23 dead in two bus bombs

Article published on the 2008-06-06 Latest update 2008-06-06 13:11 TU

A solider guards the wreckage of a bus near Colombo on June 8, 2008.(Photo: Reuters)

A solider guards the wreckage of a bus near Colombo on June 8, 2008.
(Photo: Reuters)

Two separate bombs killed 23 people and injured 67 in attacks on public transport buses in Sri Lanka. The first went off outside the capital, Colombo. A second bomb went off in the central district of Kandy. The Sri Lankan military is blaming the Liberation Tigers of Tamil Eelam (LTTE) for the attacks.

The Defence Ministry sealed off the area of the first blast.
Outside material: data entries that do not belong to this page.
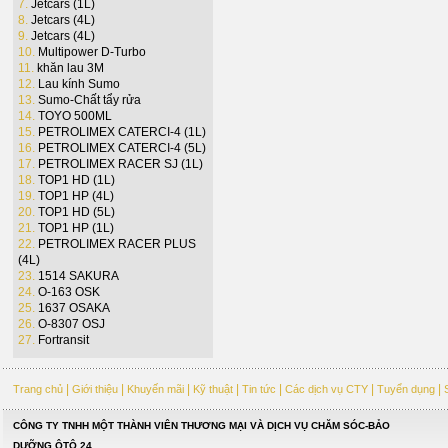
7.
Jetcars (1L)
8.
Jetcars (4L)
9.
Jetcars (4L)
10.
Multipower D-Turbo
11.
khăn lau 3M
12.
Lau kính Sumo
13.
Sumo-Chất tẩy rửa
14.
TOYO 500ML
15.
PETROLIMEX CATERCI-4 (1L)
16.
PETROLIMEX CATERCI-4 (5L)
17.
PETROLIMEX RACER SJ (1L)
18.
TOP1 HD (1L)
19.
TOP1 HP (4L)
20.
TOP1 HD (5L)
21.
TOP1 HP (1L)
22.
PETROLIMEX RACER PLUS
(4L)
23.
1514 SAKURA
24.
O-163 OSK
25.
1637 OSAKA
26.
O-8307 OSJ
27.
Fortransit
|
|
|
|
|
|
|
Trang chủ
Giới thiệu
Khuyến mãi
Kỹ thuật
Tin tức
Các dịch vụ CTY
Tuyển dụng
CÔNG TY TNHH MỘT THÀNH VIÊN THƯƠNG MẠI VÀ DỊCH VỤ CHĂM SÓC-BẢO
DƯỠNG ÔTÔ 24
No arrests have been made but a second bomb in the area was found and diffused, said police.

Hostilities have escalated since the beginning of 2008, when the government pulled out of a truce with the rebels.
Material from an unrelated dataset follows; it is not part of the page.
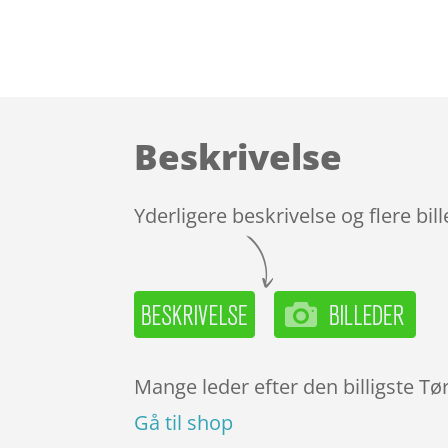
Beskrivelse
Yderligere beskrivelse og flere bil
Mange leder efter den billigste Tø
Gå til shop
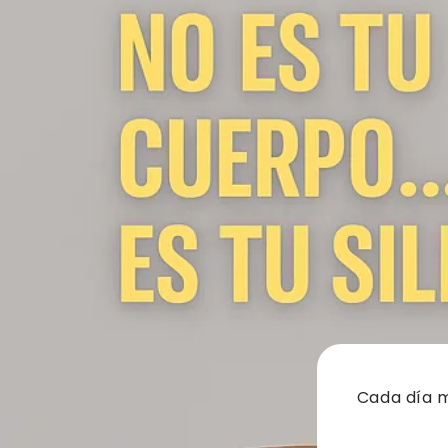
Cada día m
A number of attacks carried out in and around Colombo over the past few weeks have also been blamed on the Tigers.

"Very clearly, if it is the LTTE as it is commonly believed to be the LTTE, they are wanting to make sure that the costs of war to the government and the population in the south rise to punitive levels and force a rethink on the part of the government strategy," Paikiasothy Saravanamuttu, executive director of the Centre for Policy Alternatives in Colombo, told RFI.

Both attacks occurred after the LTTE reported that civilians in the rebel-held north had been killed by roadside bombings allegedly carried out by government commando units.

The Tigers are fighting to create a separate Tamil state within the Sinhalese-majority island.